Elk in a new habitat: The Jungle.

Here at xforty technologies we’ve been using a log aggregation toolkit called ELK. This toolkit is a collection of open source software packages that collect logs and parse them into structured snippets (logstash), store them in a searchable index (elasticsearch), and allow for the searching and dashboard reporting (kibana). Making the setup work well takes some effort, but the results are incredible. We stood up an ELK system and have been running it for about a year.

What can we do with it?

Search

Through my twenty or so years doing software development and systems support I’ve made use of the linux command line tools to parse logs and produce digestible information. Ad-hoc use of grep, sed, awk, wc were the go-to. Maintaining a sharp command of these tools requires regular use. Go 6 months without solving a log parsing problem you’ll be spending some time rooting through cheat-sheets and manual pages.

ELK, using the kibana front end can easily search through log data. Using an easy to digest query format you can quickly find what you’re looking for. We used this very basic Kibana feature for probably six months without diving into any of the more advanced features. Our ELK setup provides very quick searching of our data. Searches usually return sub-second. We’ve been able to support users, troubleshoot problems, identify misbehaving hosted applications as well as identify nefarious scans all with the simple searching interface. Kibana can do far more than simple searching, however.

Simple Visualization

After squashing a performance issue, I decided to tinker with the visualization feature to try to answer some questions I have had like:

What are the IP addresses most dropped from our firewalls?

Over the past seven days, the top five blocked IP addresses all clocked in at over 11,000 blocked connection attempts, the leader 62.138.2.123 with over 27,000 connection attempts blocked.

Screen Shot 2016-04-25 at 11.19.54 AM

What are the most commonly scanned tcp/udp ports?

We figured the best indicator of this was to sum up the number of drops per tcp/udp port. Okay, this one is pretty interesting. The most commonly scanned port seems to be telnet, port 23. Port 5060, Session Initiation Protocol is up there on the list as well.

Screen Shot 2016-04-25 at 11.22.31 AM

We were all pretty surprised to see that port 23, telnet is the clear leader. The only times we see telnet behind another port number is when our time window is short (say 15 minutes) and there’s scan of another port happening.

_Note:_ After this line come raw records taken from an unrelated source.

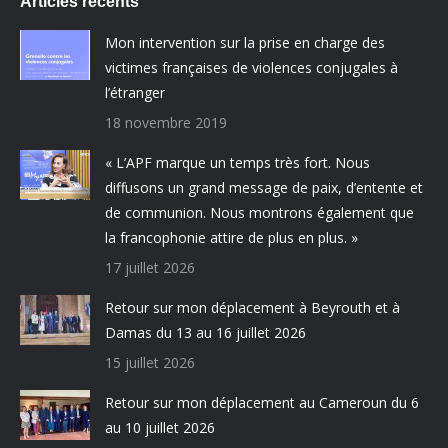
Articles récents
Mon intervention sur la prise en charge des
victimes françaises de violences conjugales à
l’étranger
18 novembre 2019
« L’APF marque un temps très fort. Nous
diffusons un grand message de paix, d’entente et
de communion. Nous montrons également que
la francophonie attire de plus en plus. »
17 juillet 2026
Retour sur mon déplacement à Beyrouth et à
Damas du 13 au 16 juillet 2026
15 juillet 2026
Retour sur mon déplacement au Cameroun du 6
au 10 juillet 2026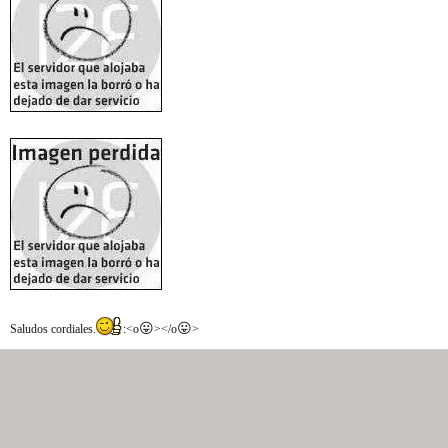
😛
😛
Saludos cordiales.
:<o
></o
>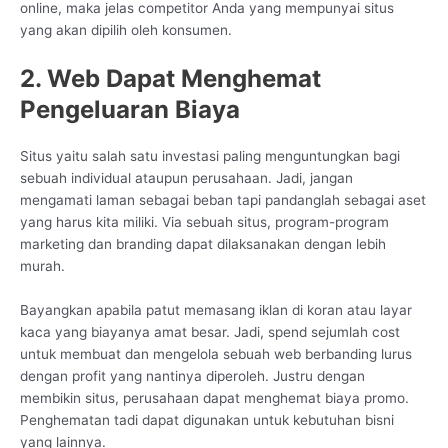
online, maka jelas competitor Anda yang mempunyai situs
yang akan dipilih oleh konsumen.
2. Web Dapat Menghemat
Pengeluaran Biaya
Situs yaitu salah satu investasi paling menguntungkan bagi
sebuah individual ataupun perusahaan. Jadi, jangan
mengamati laman sebagai beban tapi pandanglah sebagai aset
yang harus kita miliki. Via sebuah situs, program-program
marketing dan branding dapat dilaksanakan dengan lebih
murah.
Bayangkan apabila patut memasang iklan di koran atau layar
kaca yang biayanya amat besar. Jadi, spend sejumlah cost
untuk membuat dan mengelola sebuah web berbanding lurus
dengan profit yang nantinya diperoleh. Justru dengan
membikin situs, perusahaan dapat menghemat biaya promo.
Penghematan tadi dapat digunakan untuk kebutuhan bisni
yang lainnya.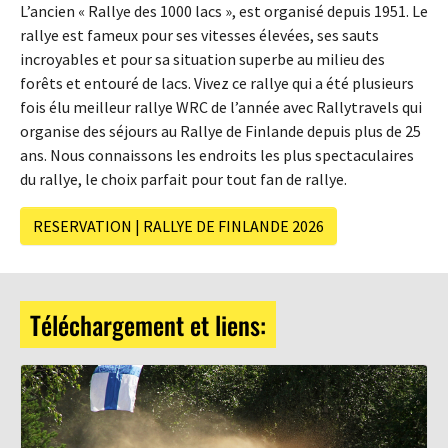
L’ancien « Rallye des 1000 lacs », est organisé depuis 1951. Le
rallye est fameux pour ses vitesses élevées, ses sauts
incroyables et pour sa situation superbe au milieu des
forêts et entouré de lacs. Vivez ce rallye qui a été plusieurs
fois élu meilleur rallye WRC de l’année avec Rallytravels qui
organise des séjours au Rallye de Finlande depuis plus de 25
ans. Nous connaissons les endroits les plus spectaculaires
du rallye, le choix parfait pour tout fan de rallye.
RESERVATION | RALLYE DE FINLANDE 2026
Téléchargement et liens: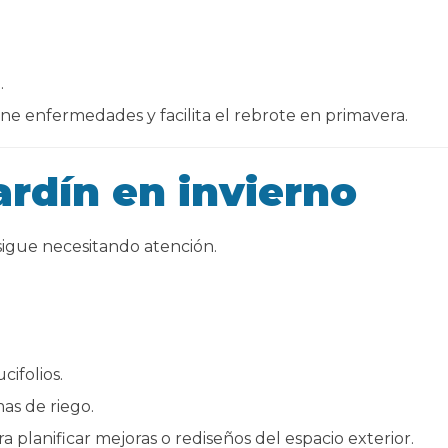
.
ne enfermedades y facilita el rebrote en primavera.
ardín en invierno
 sigue necesitando atención.
ifolios.
mas de riego.
planificar mejoras o rediseños del espacio exterior.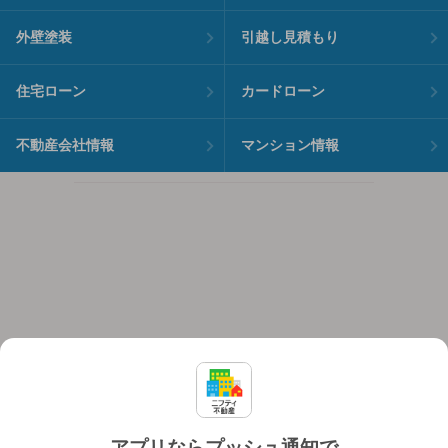
外壁塗装
引越し見積もり
住宅ローン
カードローン
不動産会社情報
マンション情報
アプリならプッシュ通知で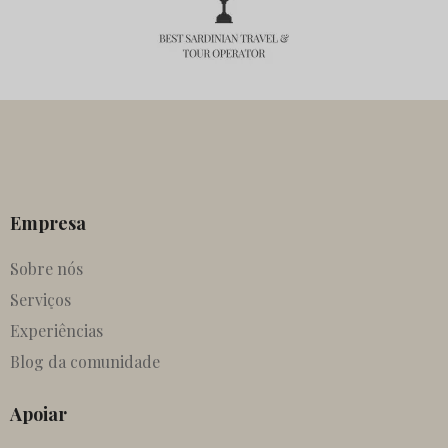
Empresa
Sobre nós
Serviços
Experiências
Blog da comunidade
Apoiar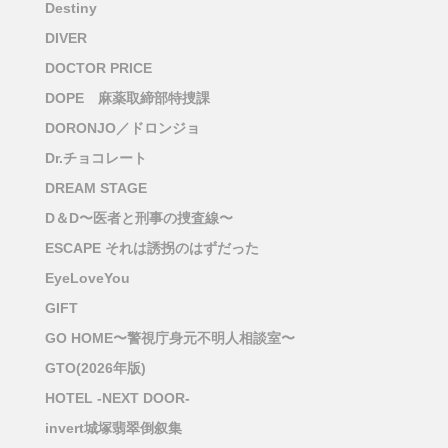
Destiny
DIVER
DOCTOR PRICE
DOPE 麻薬取締部特捜課
DORONJO／ドロンジョ
Dr.チョコレート
DREAM STAGE
D＆D〜医者と刑事の捜査線〜
ESCAPE それは誘拐のはずだった
EyeLoveYou
GIFT
GO HOME〜警視庁身元不明人相談室〜
GTO(2026年版)
HOTEL -NEXT DOOR-
invert城塚翡翠倒叙集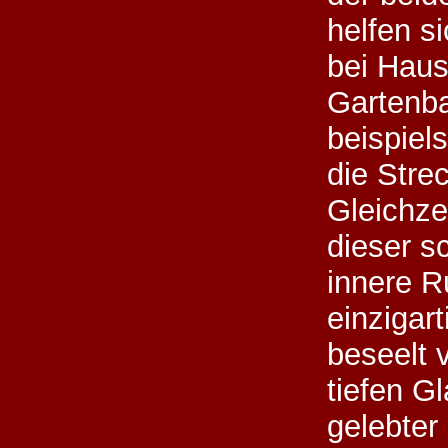
helfen s
bei Haus
Gartenba
beispiel
die Stre
Gleichzei
dieser s
innere 
einzigart
beseelt 
tiefen G
gelebter 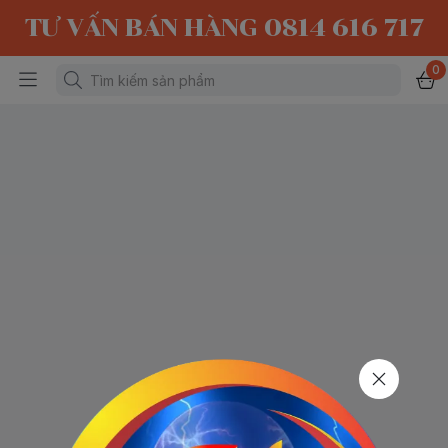
TƯ VẤN BÁN HÀNG 0814 616 717
0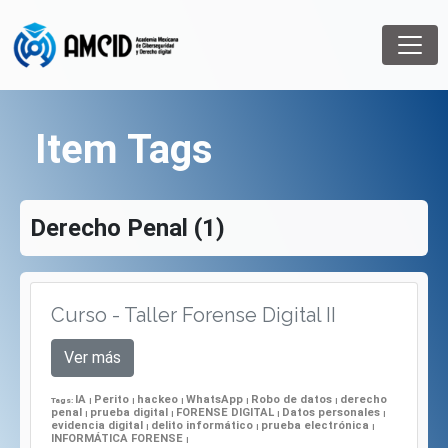
Item Tags
Derecho Penal (1)
Curso - Taller Forense Digital II
Ver más
IA
Perito
hackeo
WhatsApp
Robo de datos
derecho
Tags:
|
|
|
|
|
penal
prueba digital
FORENSE DIGITAL
Datos personales
|
|
|
|
evidencia digital
delito informático
prueba electrónica
|
|
|
INFORMÁTICA FORENSE
|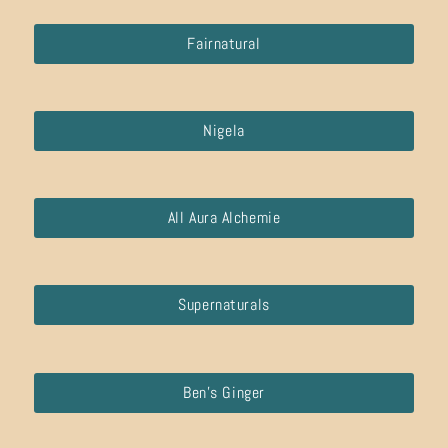
Fairnatural
Nigela
All Aura Alchemie
Supernaturals
Ben’s Ginger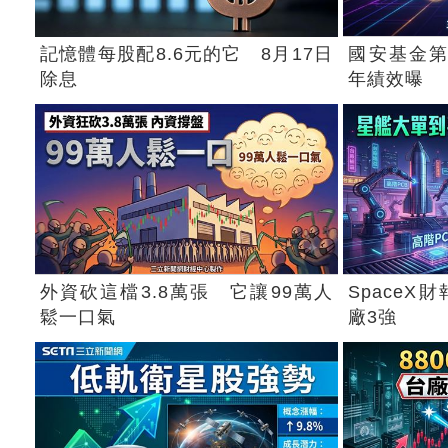
記憶體每股配8.6元的它 8月17日
國安基金第
除息
年績效曝
外資砍這檔3.8萬張 它讓99萬人
Space
鬆一口氣
廠3強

NOTE: Click on the image to blow it up.

A Note on Scans

There are scans and there are big scans. Run of the mill scans are happening all the time. A few times an hour it seems. These scans are not particularly aggressive or intrusive. We see clients run a sweep of our networks looking for this service or that. The most popular surprisingly seems to be telnet. Lagging far behind telnet are session initiation protocol (SIP), secure shell (ssh),

Every now and then we’ll see a monster scan, a leave no stone unturned level scan. Every IP/ port combination is exhaustively tapped asking the question “is this thing on?”. One such scan asked this very question 2.87 million times over the source of about fifteen hours. Another knocked on the door 821K times in one 24 hour period.

It’s a jungle out there.

Conclusion

If you’ve got log retention or analysis needs either for IT best practices regulation and compliance requirements the good folks over at elastic have got a good solution for you. At xforty we were able to improve our ability to support customers, understand the makeup of our network traffic and identify problems with our firewall policy.